Tujuan Tugas →
Tuliskan ulang tanpa perubahan bagian artikel tentang berakhirnya Peace Clauses Lapses yang dibuka dengan kata-kata "Peace Clauses Lapses merupakan" dan ditutup dengan "bulan September lalu.".

Dokumen Sumber →
--------------------
Tuesday, July 29, 2008

PERSAINGAN SEIRING BERAKHIRNYA PEACE CLAUSES LAPSE


Saat ini, beberapa kalangan khawatir perang dagang bakal terjadi disebabkan konflik antar negara produsen pertanian, dan juga seiring dengan berakhirnya Peace Clauses Lapses pada 1 Januari 2004. Sampai saat ini pula, pemerintah negara-negara maju seperti AS, Jepang, dan Uni Eropa (UE), secara besar-besaran mensubsidi sektor pertanian mereka, yang diperkirakan mencapai ratusan miliar dollar AS, dan subsidi tersebut jumlahnya melebihi total bantuan yang diberikan pada negara-negara berkembang. Hal ini jelas mendapat kecaman dari negara penghasil produk pertanian lainnya, karena dianggap tidak adil dalam tata perdagangan global. Walaupun selama ini telah terdapat berbagai macam forum yang dikhususkan sebagai wadah perundingan tata perdagangan internasional, namun belum ada kata sepakat diantara negara yang bersangkutan mengenai pemecahan persoalan tersebut, karena negara-negara maju sering bersikukuh pada kebijakan subsidi sektor pertanian mereka.


Peace Clauses Lapses merupakan kesepakatan yang memungkinkan sebuah negara memberi subsidi pada petani mereka, sehingga setelah berakhir pada 1 Januari 2004 mendatang, negara-negara penghasil pertanian yang merasa dirugikan kemungkinan besar akan melakukan protes dan gugatan hukum melalui WTO, karena selama delapan tahun pakta tersebut diberlakukan, segala persoalan subsidi produk pertanian dibahas dalam meja perundingan, dan sering mengalami jalan buntu. Forum-forum internasional, baik yang berkaitan dengan pertanian maupun perdagangan, sering tidak menghasilkan solusi-solusi yang memadai dan malah gagal, seperti di Cancun, Mexico bulan September lalu.


Negara-negara penghasil produk pertanian yang telah bersiap-siap “menyerang” AS dan UE adalah Brasil dan Australia, yang mungkin akan bersekutu bersama New Zeland dan Argentina. Para pejabat kedua belah fihak pun mulai memberi pernyataan-pernyataan pemanasan, karena bagaimanapun juga AS dan UE juga akan melakukan pembelaan. Menteri Luar Negri Brasil, Celso Amorim, menganggap bantuan yang diberikan oleh negara maju pada negara berkembang sekedar sebagai pemanis saja agar terlihat membantu, dan persoalan kemiskinan negara-negara berkembang menuntut agar kebijakan subsidi sektor pertanian negara maju di dalam negeri segera dihentikan. Demikain juga Duta Besar Australia untuk WTO, David Spencer, mengatakan bahwa berakhirnya Peace Clauses Lapses akan segera diikuti gugatan pada AS dan UE atas subsidi mereka yang telah merugikan negara mitra dagang. Namun justru Franz Fischler, Kepala Perdagangan Pertanian UE, sebagaimana dikutip Financial Times, menyatakan bahwa gugatan hukum tersebut justru akan merusak pembicaraan perdagangan bebas WTO dan akan memperburuk proses perundingan.( Kompas, 27 November 2003,hal.13).
--------------------
Cuplikan Materi →
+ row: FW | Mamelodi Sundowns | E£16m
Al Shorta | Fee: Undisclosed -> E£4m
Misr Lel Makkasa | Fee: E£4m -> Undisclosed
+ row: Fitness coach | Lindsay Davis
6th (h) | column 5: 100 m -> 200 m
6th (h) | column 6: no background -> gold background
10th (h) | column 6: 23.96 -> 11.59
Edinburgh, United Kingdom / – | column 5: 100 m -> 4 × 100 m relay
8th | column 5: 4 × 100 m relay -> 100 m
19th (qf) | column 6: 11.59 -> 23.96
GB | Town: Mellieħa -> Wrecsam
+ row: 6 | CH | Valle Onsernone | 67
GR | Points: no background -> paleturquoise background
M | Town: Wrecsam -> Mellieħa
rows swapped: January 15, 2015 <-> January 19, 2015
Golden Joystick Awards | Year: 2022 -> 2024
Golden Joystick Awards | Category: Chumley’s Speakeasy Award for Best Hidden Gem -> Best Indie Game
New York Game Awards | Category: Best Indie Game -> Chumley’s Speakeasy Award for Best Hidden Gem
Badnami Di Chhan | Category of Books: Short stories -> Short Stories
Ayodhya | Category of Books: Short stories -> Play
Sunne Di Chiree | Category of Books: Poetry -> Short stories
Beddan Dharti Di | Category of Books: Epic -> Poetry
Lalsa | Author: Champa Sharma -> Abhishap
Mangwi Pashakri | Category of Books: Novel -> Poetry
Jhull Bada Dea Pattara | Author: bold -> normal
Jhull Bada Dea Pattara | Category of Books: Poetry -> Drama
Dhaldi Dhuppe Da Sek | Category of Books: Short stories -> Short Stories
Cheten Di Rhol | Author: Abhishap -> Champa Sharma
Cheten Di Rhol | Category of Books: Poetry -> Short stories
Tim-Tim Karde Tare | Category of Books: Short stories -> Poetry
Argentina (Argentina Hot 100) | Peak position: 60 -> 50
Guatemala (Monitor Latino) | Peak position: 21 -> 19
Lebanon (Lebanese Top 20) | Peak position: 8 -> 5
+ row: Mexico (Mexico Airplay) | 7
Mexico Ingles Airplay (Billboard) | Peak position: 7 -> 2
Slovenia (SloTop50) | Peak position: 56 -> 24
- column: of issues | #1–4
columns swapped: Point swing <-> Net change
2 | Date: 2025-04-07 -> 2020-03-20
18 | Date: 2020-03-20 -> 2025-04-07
--------------------
Jawaban Lengkap →
Peace Clauses Lapses merupakan kesepakatan yang memungkinkan sebuah negara memberi subsidi pada petani mereka, sehingga setelah berakhir pada 1 Januari 2004 mendatang, negara-negara penghasil pertanian yang merasa dirugikan kemungkinan besar akan melakukan protes dan gugatan hukum melalui WTO, karena selama delapan tahun pakta tersebut diberlakukan, segala persoalan subsidi produk pertanian dibahas dalam meja perundingan, dan sering mengalami jalan buntu. Forum-forum internasional, baik yang berkaitan dengan pertanian maupun perdagangan, sering tidak menghasilkan solusi-solusi yang memadai dan malah gagal, seperti di Cancun, Mexico bulan September lalu.